In the above image, you can see that host1 consumed all the messages produced, and the average latency and latency range are under a good range.

In the above image, you can see that host2 consumed all the messages produced. Also, there are few spikes in latency range, but the average latency is under a good range.

In the above image, you can see that host3 consumed all the messages produced. Also, there are occasional spikes in latency range, but the average latency is under a good range.

In the above image, you can see that busy-host consumed all the messages produced. There are frequent spikes in latency range, and both latency range and average latency are high. Hence, busy-host is the slow consuming client.
It is possible that all the clients are experiencing longer latencies.
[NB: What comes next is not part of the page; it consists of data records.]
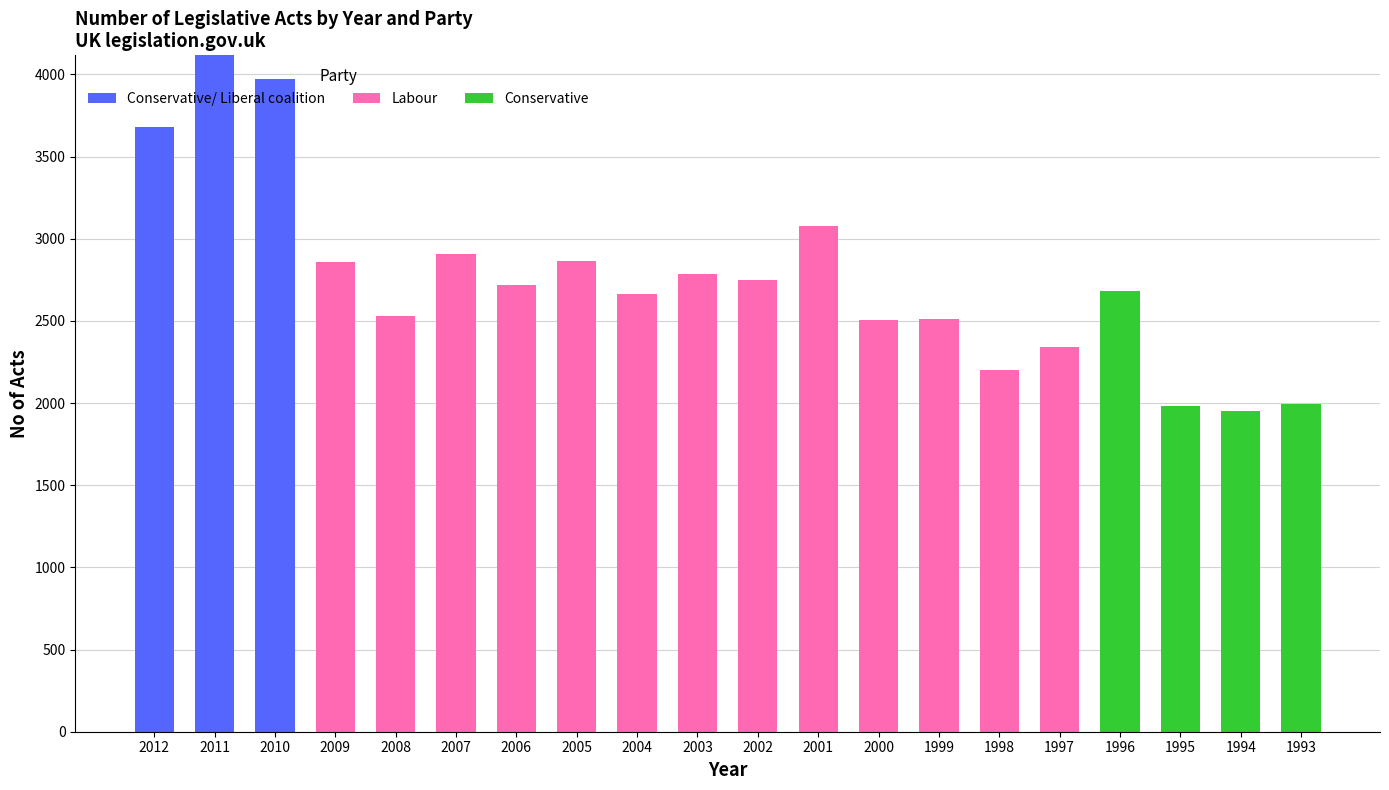

Are the bars horizontal?

No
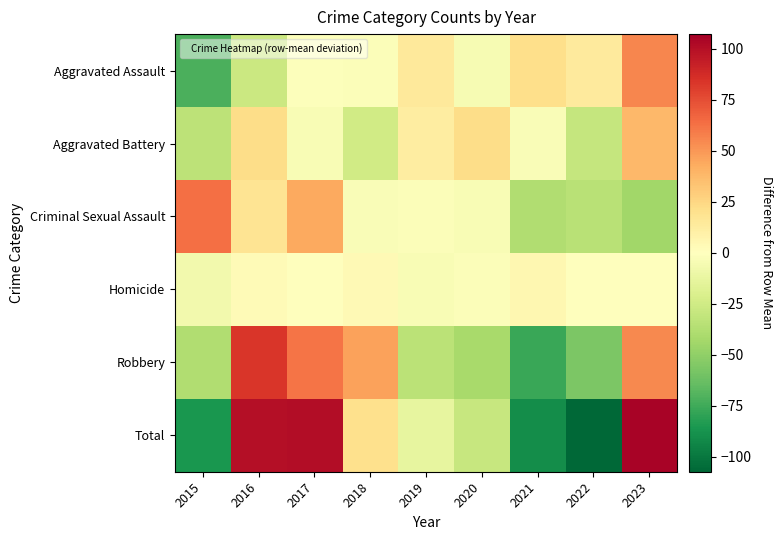

What is the difference between the highest and lowest values at 2023?

148.7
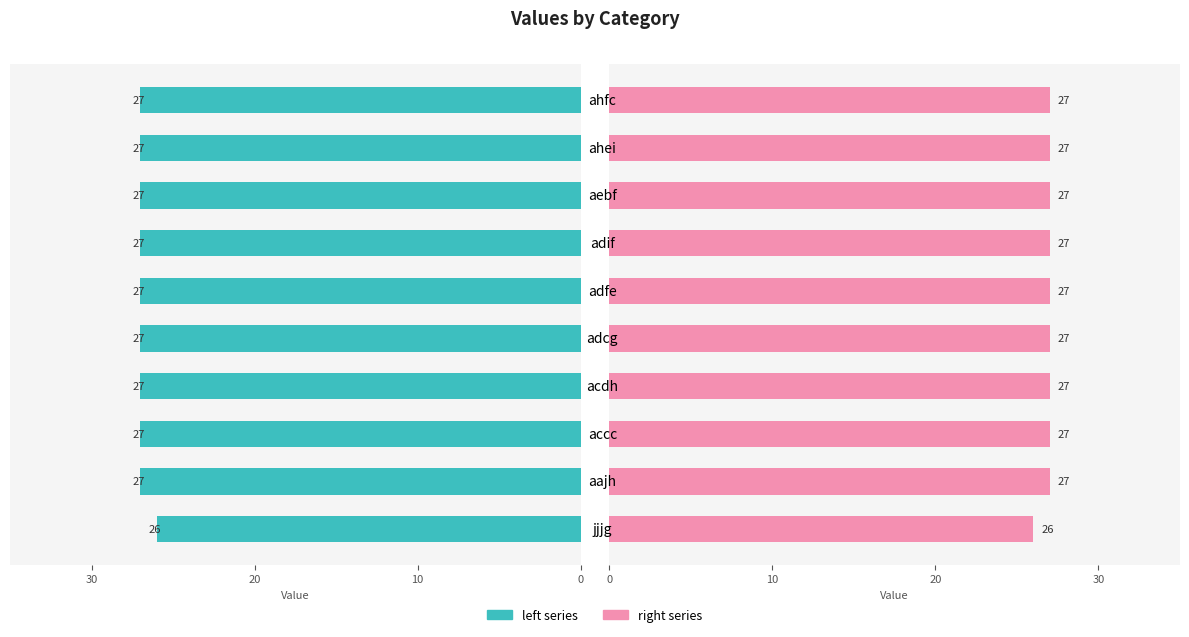

What are all the series names shown in the legend?

left series, right series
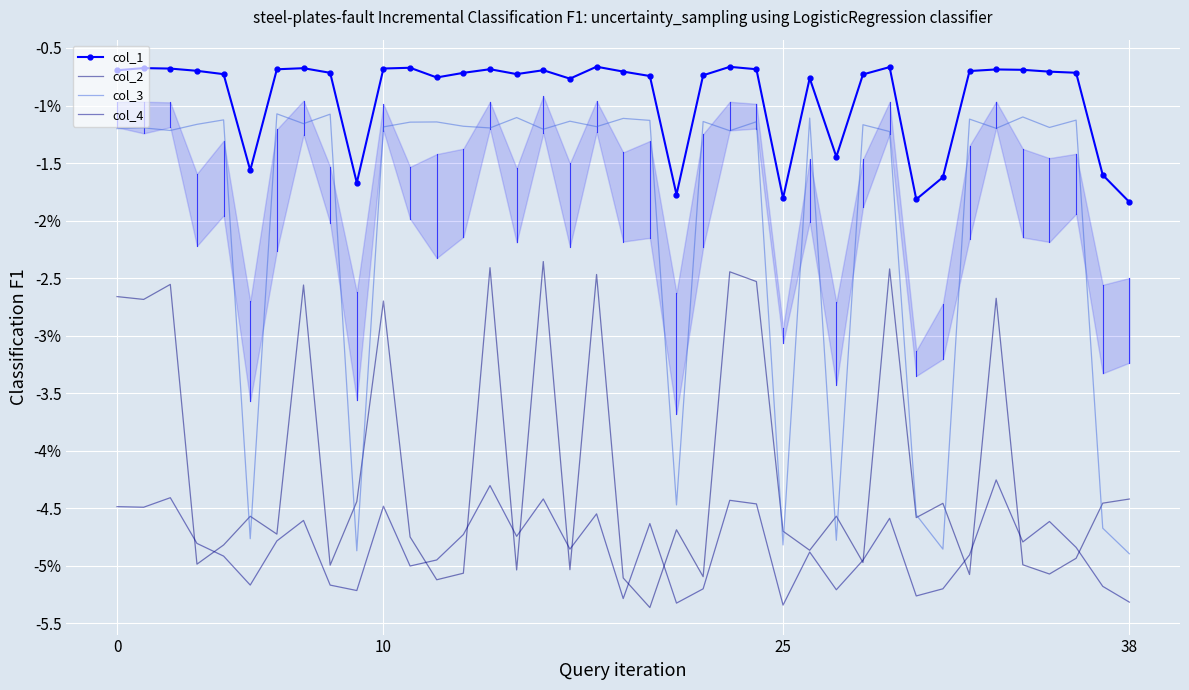

At which category is the sum across all series the highest?

14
This could imply that there is a common bottleneck. For example, clients are interacting with external store over network and having delays in consuming the messages due to network issues.
If there is a single client that is experiencing slowness, you must check the message counts for other clients, and system parameters like CPU and memory.
This addresses your need to identify the slow consuming application.

Use Case 3: Verify whether messages are overconsumed or underconsumed.

There could be an overconsumption of messages. This might occur due to the following reasons:

If the producers and consumers are shut down in an unclean manner or the producers and consumers went down in an unexpected manner. For example, Kafka producer produced some messages but it shut down before the producer received any acknowledgement from the broker. Similarly, Kafka consumer consumed a few messages but got shut down before it could commit the offset at this latest point.
If the consumer is reset to an older offset (reprocessing scenarios).

If the consumer is reset to a new offset (real-time application requirement), there could be an underconsumption of messages.There could be over or under consumption of messages if the cluster is in an unhealthy state.

Go to Topics in the SMM UI.
Select the topic you want to verify the details about.
Click the Profile icon beside the topic you select.
Go to the Latency tab.
After you select a group, inspect the produced message and consumed message counts for each client in Messages Consumed graph.
This helps you to verify whether the consumers are consuming all the messages that are produced in a topic. You might also identify occurrences of any overconsumption or underconsumption of messages.

In the image, you can see that for group10 consumer group, there are three red spikes in the Messages Consumed graph.
The first spike, from the left, indicates that the number of consumed messages is more than the number of produced messages. So, this is an overconsumption of messages.
The second and the third spike indicate overconsumption of messages followed by an underconsumption of messages.